To me this type of project is not productive. It does not do anything to remedy poverty or hunger. The fact that one in the third world is so aware of the waste of food in the western world merely creates anger. Even if this was real food, it would be cruel because it is just one meal.

Josean Rosario's picture

I would agree but can you pay them with more than just the one meal your using them for? Like bring real food and more food if you're gonna have free models for your project

user-156929's picture

So we can all wring our hands instead of rolling up our sleeves. smh

user-156929's picture

But do they?

Simply atrocious!!!

user-156929's picture

Bring food!
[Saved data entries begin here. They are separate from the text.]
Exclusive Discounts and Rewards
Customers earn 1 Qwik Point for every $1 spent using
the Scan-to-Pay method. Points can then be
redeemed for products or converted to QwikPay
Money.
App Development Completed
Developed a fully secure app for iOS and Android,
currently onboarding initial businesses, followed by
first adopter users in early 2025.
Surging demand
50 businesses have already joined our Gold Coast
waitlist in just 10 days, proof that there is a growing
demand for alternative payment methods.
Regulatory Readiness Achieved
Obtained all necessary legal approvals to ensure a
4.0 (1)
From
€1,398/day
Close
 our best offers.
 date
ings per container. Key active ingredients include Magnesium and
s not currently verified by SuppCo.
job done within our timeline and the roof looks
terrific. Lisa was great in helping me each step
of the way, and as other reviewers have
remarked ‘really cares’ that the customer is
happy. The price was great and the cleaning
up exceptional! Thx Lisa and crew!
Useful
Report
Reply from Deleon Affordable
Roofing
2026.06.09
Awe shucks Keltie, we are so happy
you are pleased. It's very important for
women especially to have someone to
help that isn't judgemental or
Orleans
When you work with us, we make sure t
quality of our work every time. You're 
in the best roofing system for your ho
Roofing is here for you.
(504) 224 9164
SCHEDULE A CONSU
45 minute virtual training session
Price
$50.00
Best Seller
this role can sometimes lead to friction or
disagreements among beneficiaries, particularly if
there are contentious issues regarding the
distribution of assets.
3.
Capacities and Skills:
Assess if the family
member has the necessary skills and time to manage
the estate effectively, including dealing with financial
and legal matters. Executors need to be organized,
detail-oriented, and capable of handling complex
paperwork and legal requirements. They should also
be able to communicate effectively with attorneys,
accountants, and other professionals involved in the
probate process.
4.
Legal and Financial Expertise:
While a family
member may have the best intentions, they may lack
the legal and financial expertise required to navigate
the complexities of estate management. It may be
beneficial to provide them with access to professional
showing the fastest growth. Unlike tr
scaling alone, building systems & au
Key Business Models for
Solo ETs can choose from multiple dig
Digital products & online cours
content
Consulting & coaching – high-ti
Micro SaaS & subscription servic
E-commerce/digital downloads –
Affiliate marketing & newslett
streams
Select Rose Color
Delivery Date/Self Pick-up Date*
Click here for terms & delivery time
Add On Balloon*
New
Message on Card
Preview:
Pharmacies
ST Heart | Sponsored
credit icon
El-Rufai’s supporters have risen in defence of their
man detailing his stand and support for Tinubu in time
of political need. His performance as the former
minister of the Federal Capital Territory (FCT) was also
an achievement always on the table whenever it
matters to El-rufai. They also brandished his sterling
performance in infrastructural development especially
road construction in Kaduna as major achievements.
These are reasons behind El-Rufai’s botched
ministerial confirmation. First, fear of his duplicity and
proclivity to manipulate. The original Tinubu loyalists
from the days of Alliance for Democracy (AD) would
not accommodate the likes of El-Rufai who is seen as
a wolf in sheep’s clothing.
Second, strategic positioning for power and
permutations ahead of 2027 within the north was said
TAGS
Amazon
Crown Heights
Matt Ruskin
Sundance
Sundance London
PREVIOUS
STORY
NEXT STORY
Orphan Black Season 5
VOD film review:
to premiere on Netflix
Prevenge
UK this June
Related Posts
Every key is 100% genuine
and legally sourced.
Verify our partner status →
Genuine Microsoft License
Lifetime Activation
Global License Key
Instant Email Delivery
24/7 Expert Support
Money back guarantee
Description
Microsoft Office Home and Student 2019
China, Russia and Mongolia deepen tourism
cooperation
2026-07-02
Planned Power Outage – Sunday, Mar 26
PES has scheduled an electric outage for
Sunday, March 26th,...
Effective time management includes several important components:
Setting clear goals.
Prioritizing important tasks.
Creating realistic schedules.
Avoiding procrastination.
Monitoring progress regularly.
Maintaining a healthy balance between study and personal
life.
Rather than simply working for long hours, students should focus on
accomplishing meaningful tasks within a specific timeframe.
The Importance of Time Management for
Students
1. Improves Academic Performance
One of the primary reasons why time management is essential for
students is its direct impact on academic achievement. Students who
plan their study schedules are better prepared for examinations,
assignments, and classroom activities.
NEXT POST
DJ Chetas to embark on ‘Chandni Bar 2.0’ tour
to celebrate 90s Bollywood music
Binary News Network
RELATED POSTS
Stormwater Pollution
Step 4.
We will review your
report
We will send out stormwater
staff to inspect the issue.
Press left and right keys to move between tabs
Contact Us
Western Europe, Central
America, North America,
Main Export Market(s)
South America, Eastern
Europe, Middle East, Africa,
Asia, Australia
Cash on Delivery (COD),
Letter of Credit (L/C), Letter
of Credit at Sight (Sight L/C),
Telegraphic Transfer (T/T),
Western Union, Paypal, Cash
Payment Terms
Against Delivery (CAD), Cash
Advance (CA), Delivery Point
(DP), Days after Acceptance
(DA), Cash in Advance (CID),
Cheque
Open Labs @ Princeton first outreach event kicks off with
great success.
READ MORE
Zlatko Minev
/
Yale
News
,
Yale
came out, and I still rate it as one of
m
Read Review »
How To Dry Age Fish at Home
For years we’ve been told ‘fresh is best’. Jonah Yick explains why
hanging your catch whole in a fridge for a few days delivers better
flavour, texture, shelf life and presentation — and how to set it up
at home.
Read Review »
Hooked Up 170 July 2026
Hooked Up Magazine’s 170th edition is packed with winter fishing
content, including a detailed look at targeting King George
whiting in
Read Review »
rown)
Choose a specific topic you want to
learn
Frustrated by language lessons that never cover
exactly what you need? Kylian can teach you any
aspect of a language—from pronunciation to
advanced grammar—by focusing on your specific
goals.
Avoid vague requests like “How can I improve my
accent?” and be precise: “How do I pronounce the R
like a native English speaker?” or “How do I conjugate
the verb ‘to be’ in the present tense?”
Agree 100%

tripbeetle's picture

This photograph is one of a few dozen this photographer put up on the WorldPressPhoto Instagram account during the week he was "in charge" of it. Judging by his other photos, I think he probably does have a heart and is passionate about showing the faces of the ignored. But, for a professional, he doesn't take outstanding photos. He's no W. Eugene Smith. So, this one photo that's earned him notoriety is probably a product of naivety and lack of sophistication rather than arrogance.

user-156929's picture

"He's no W. Eugene Smith." I think we can forgive him for that. :-)

Michael McCray's picture

The most legitimate critics of Mr. Mamo more than likely do not have Instagram accounts. How do they feel about helping his career? Props in photojournalism not sure photo-illustration definitely. If you photograph the subjects Mr. Mamo has chosen critics are guaranteed comes with the turf.

Paulo Macedo's picture

So, you went there and "I brought with me a table and some fake food".
I bet that fake taste was faking delicious and those kids had the fakest feast of their lifes..

This is discusting to say the least.

user-156818's picture

Why couldn’t he have given food to these kids instead of bringing fake food and taunting them for an image? Seems unnecessarily cruel.